Learn to chill

Abstract

Centralized chiller plants with multiple chillers are typically over-provisioned. Therefore, intelligent scheduling is required for the supply (operating chillers) to efficiently meet the demand (actual cooling load of buildings). Traditional cooling-load based control (CLC) may result in poor part-loaded efficiency. Recent data-driven approaches to chiller control either unrealistically assume perfect knowledge of individual chiller power at various leaving chilled water temperatures (LWTs) or control all chillers with same LWT. We complement existing work with iChill, an end-to-end learning-based intelligent chiller power prediction and scheduling strategy. First, given a dataset of chillers of varying capacities, each of which operates at a fixed LWT and varying loads, iChill meta-learns a model for power prediction. Specifically, for an unseen target chiller, the meta-learned model is re-trained with known LWT to predict power at unseen LWT. Second, given the configuration of a chiller plant and a cooling load profile, iChill learns to schedule individual chillers by jointly deciding the ON/OFF status and LWT; using deep reinforcement learning (DRL).

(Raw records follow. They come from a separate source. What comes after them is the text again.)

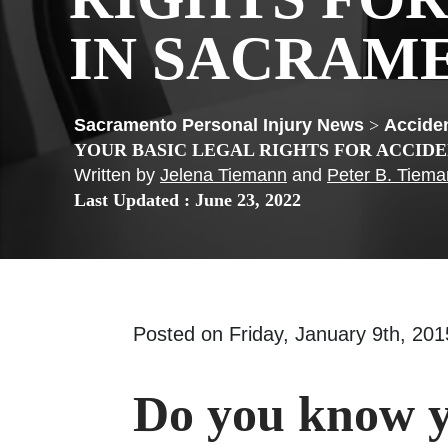
IN SACRAM
>
Acciden
YOUR BASIC LEGAL RIGHTS FOR ACCID
Written by
Jelena Tiemann
and
Peter B. Tiem
Last Updated : June 23, 2022
Posted on Friday, January 9th, 2
Do you know y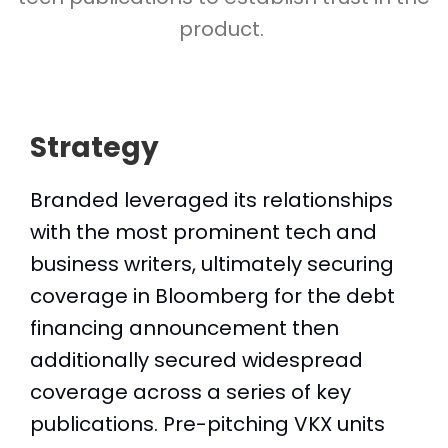
product.
Strategy
Branded leveraged its relationships
with the most prominent tech and
business writers, ultimately securing
coverage in Bloomberg for the debt
financing announcement then
additionally secured widespread
coverage across a series of key
publications. Pre-pitching VKX units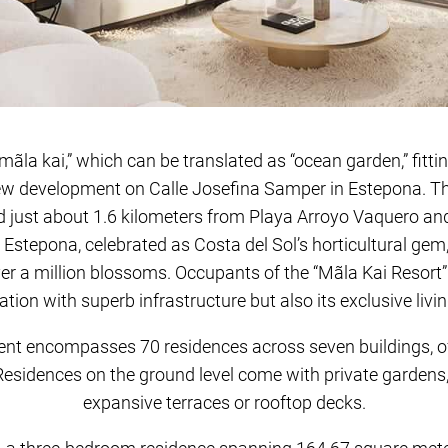
ãla kai,” which can be translated as “ocean garden,” fitti
ew development on Calle Josefina Samper in Estepona. T
d just about 1.6 kilometers from Playa Arroyo Vaquero and
 Estepona, celebrated as Costa del Sol’s horticultural gem,
er a million blossoms. Occupants of the “Mãla Kai Resort” w
ation with superb infrastructure but also its exclusive livi
t encompasses 70 residences across seven buildings, off
esidences on the ground level come with private gardens,
expansive terraces or rooftop decks.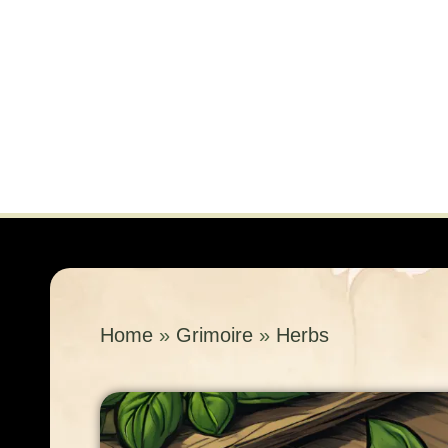
Home
»
Grimoire
»
Herbs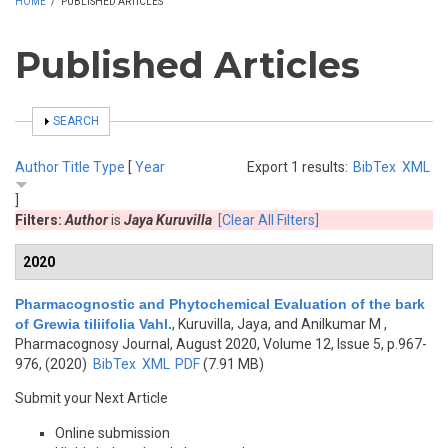
HOME
/
PUBLISHED ARTICLES
Published Articles
SHOW
SEARCH
Author
Title
Type
[
Year
Export 1 results:
BibTex
XML
]
Filters:
Author
is
Jaya Kuruvilla
[Clear All Filters]
2020
Pharmacognostic and Phytochemical Evaluation of the bark
of Grewia tiliifolia Vahl.
,
Kuruvilla, Jaya, and Anilkumar M
,
Pharmacognosy Journal, August 2020, Volume 12, Issue 5, p.967-
976, (2020)
BibTex
XML
PDF
(7.91 MB)
Submit your Next Article
Online submission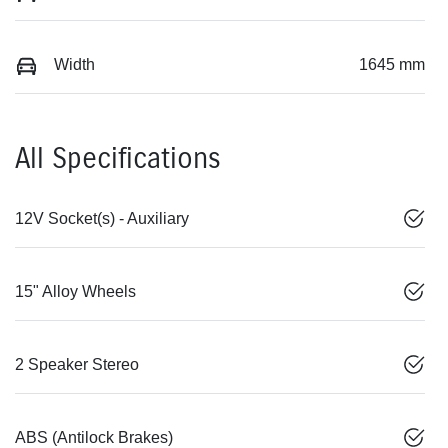
Width
1645 mm
All Specifications
12V Socket(s) - Auxiliary
15" Alloy Wheels
2 Speaker Stereo
ABS (Antilock Brakes)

We train and evaluate iChill in a simulated environment with real-world data from a chiller plant of 22 chillers. Specifically, we compare iChill's (1) meta-learned power model with regular transfer learning; and (2) DRL scheduling with multiple baselines including CLC and an oracle model-based predictive control (MPC) strategy with perfect knowledge. We find that iChill's (1) meta-learning improves over transfer learning by up to 15.5%; and (2) DRL scheduling saves 11.5% energy over CLC and is comparable with oracle MPC (12% over CLC). Finally, off-line pre-training of iChill's DRL on the meta-learned chiller models reduces the need for real-world training experimentation by 11x from 3 years to 96 days.